Teknisyen
Behçet Dinçer,
Bodrum Kaymakamlığı'na gelerek verdiği yazılı ifadesinde şöyle dedi: “Aslında
makine teknisyeniyim. 1992'de,
Osmanlı Türkleri'nin ördüğü duvarın yıkılarak açılması ile 12 metre derinliğinde yer altındaki mekana ulaştık. Zindan denilen yer top koruganlığıydı. Zindanların 80 metre kadar daha uzakta olduğunu tespit etmiştik, ancak
bütçe elverişli olmadığı için kazı çalışmalarını sürdüremedik. Ancak top koruganlığının içinde de duvarda
esir zincirleri ve işkence aletleri vardı. Bu nedenle dönemin müdürü
Oğuz Alpözen burayı zindan olarak düzenlememizi istedi. Zindana ilk olarak
arkeolog Mehmet Özgenç,
kale şefi Ali Uçarer ile ben girdim ve ilk çizimlerini yaptım. Alpözen, ‘Yaşayan müzecilik yapıyoruz, bu nedenle dikkatleri müzeye ve zindanlara çekmemiz gerek. Sen giriş kapısının üzerine sağ tarafa ‘İnde Deus Abest’ yaz, sol tarafa da
İngilizce ve
Türkçe levhasını asarız’ deyince sakınca görmedim.

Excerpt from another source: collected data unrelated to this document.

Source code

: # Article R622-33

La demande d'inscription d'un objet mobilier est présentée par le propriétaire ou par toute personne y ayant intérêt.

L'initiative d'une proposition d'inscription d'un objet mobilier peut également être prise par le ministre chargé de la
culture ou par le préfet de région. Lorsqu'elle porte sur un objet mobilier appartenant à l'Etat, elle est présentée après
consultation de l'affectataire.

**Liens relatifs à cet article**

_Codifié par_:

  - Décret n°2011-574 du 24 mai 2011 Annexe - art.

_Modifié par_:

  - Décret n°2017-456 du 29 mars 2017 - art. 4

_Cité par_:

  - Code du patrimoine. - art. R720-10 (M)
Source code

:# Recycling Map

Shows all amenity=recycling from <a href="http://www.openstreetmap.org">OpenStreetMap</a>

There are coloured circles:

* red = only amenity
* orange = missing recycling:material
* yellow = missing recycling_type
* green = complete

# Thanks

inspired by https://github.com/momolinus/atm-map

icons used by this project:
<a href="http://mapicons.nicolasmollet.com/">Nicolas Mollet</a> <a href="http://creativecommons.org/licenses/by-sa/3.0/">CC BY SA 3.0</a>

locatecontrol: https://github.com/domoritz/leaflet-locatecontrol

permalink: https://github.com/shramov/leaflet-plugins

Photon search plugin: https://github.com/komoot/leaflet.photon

Ben makine teknisyeniyim. Tarihten anlamıyordum. Daha sonra Alpözen her gelene yazının 500 yıllık olduğunu söylemeye başlayınca biz ve kale personeli bu oyuna ortak olduk ve baskılar nedeniyle yıllarca bunun gerçek olmadığını söyleyemedik. Ancak Alpözen beni asla tehdit etmedi. Yıllarca vicdanım huzursuz olarak yaşadım. Alpözen,
emekli olunca bir yazıyla durumu bakanlığa bildirmeyi düşündüm, ancak 1999'da, yazının eski olduğuna dair birlikte ifade verdiğimiz arkadaşlarım zor durumda kalacaktı. Bana dilekçe vermemin hem kendilerine hem de kaleye büyük zararı olacağını söylediler. Ben de ikna oldum. Ancak kaleyi ziyarete gelenleri yanılttık. Bu şu ana kadar verdiğim ilk yazılı ifade. Zaten yazıyı incelemeye gelecek epigrafların yazının yeni olduğunu anlamaları 30 saniyelerini almayacaktır. Olayların buraya kadar uzanacağını, skandal haline geleceğini düşünemedik. Alpözen personeli de tarihi de, müzeyi ziyaret eden on binlerce kişiyi de yanılttı. Gerçek ortaya çıktığı için vicdanım rahat. Tarihi skandalın tanığı olarak bu yükle yaşayamazdım. Bu konuda suçumuz neyse cezasını da çekeriz.”